Thursday morning April 26, 2024, U.S. Congressman Nick Langworthy got an up close view at the impact the organization has on its clients.

Langworthy met with volunteers at Meals on Wheels on Thursday to discuss the services the organization provides. He then hopped in a car and helped deliver meals to several homes in the Fredonia area.

“I was thrilled to get the invitation,” Langworthy said, calling Meals on Wheels “a critical piece of infrastructure.”

Langworthy spoke with several volunteers and members of Meals on Wheels, including Pacos, Kerry Askin, Donna Metzger, and Mary Dee, among others. He thanked the volunteers for what they do for the region.

U.S. Congressman Nick Langworthy delivered meals to clients of Meals on Wheels on Thursday.

“They are delivering nutritious food to our seniors. It’s going to help them age in their homes, and it’s something that ties the community together,” Langworthy said.

As a member of the House Committee on Agriculture, Langworthy noted the importance of providing nutritious food during “a time where inflation is crippling.”

Meals on Wheels has a private pay program with a sliding fee scale, along with a state and federally funded program through the Office for the Aging. Langworthy spoke Thursday to the proposed 2024 Farm Bill, which would bolster WIC and SNAP benefits and “provides a safety net that communities like Chautauqua County need.” He told volunteers, “I know that our district is very dependent on these nutrition programs.”

After he met with the volunteers, Langworthy hopped in a vehicle and went off to deliver meals to clients around Fredonia.

“We got to meet some seniors that clearly are very appreciative,” Langworthy said.

U.S. Congressman Nick Langworthy, right, speaks to Deb Pacos, Executive Director of Dunkirk-Fredonia Meals on Wheels.

One client Langworthy met was a 91-year-old woman who thanked him for visiting and joked that she would remember it come the November election. Another client he met was an 89-year-old woman who moved to Fredonia from New Hampshire. She welcomed Langworthy into her home and spoke to him in her living room about her Catholic upbringing.
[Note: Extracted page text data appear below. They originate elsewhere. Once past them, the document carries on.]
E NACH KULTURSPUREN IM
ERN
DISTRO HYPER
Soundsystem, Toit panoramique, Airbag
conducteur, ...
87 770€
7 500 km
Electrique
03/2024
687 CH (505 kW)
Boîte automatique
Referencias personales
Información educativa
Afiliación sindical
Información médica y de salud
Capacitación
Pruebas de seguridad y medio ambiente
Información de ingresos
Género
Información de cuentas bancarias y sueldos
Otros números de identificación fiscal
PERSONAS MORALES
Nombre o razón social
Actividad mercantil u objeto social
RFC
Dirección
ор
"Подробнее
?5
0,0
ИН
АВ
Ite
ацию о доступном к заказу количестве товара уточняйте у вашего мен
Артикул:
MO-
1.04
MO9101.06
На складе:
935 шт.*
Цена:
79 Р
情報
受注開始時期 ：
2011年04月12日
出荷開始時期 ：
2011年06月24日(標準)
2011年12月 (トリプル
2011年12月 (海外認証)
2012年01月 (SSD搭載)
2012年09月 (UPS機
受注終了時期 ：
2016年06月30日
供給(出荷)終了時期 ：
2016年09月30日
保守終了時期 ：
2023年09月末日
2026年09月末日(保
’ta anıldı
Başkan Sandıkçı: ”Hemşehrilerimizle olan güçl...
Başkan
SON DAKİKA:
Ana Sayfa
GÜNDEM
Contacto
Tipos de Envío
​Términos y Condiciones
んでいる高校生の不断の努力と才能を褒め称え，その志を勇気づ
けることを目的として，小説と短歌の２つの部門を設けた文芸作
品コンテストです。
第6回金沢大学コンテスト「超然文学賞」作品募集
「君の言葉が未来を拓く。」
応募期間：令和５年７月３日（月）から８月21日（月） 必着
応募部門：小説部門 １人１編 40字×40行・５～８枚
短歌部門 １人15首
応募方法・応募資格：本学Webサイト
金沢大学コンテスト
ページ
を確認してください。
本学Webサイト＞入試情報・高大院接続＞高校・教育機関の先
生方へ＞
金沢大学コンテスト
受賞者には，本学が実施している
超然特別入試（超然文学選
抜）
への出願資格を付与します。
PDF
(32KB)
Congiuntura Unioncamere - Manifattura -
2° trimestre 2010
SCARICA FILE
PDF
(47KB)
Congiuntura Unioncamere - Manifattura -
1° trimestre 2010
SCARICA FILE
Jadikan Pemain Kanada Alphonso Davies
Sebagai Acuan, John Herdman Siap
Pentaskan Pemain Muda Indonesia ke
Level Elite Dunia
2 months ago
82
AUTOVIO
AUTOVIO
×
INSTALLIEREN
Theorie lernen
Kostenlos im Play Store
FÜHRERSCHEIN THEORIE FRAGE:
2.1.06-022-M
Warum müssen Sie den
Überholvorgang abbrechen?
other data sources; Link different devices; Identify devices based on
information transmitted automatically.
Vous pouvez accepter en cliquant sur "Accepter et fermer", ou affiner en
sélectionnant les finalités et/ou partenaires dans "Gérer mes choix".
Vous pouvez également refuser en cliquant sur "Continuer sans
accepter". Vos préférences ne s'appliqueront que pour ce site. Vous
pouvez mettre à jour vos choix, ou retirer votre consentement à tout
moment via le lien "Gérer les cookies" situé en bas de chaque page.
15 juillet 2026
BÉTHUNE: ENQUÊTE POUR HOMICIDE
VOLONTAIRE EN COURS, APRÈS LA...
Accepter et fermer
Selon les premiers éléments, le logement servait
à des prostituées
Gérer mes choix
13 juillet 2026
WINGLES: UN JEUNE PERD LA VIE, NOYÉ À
“They get isolated. … It might be the only knock on the door they get,” Langworthy said of the importance of the program. “Someone checking in on them, making sure they are OK, bringing them breakfast and lunch, it means a lot.”

Langworthy made a point to the volunteers that he later took action on in delivering meals himself. Rather than using the term “food insecurity,” Langworthy emphasized the importance of stressing that people are hungry.

“We don’t want to see anybody in the greatest country in the world ever go hungry,” Langworthy said.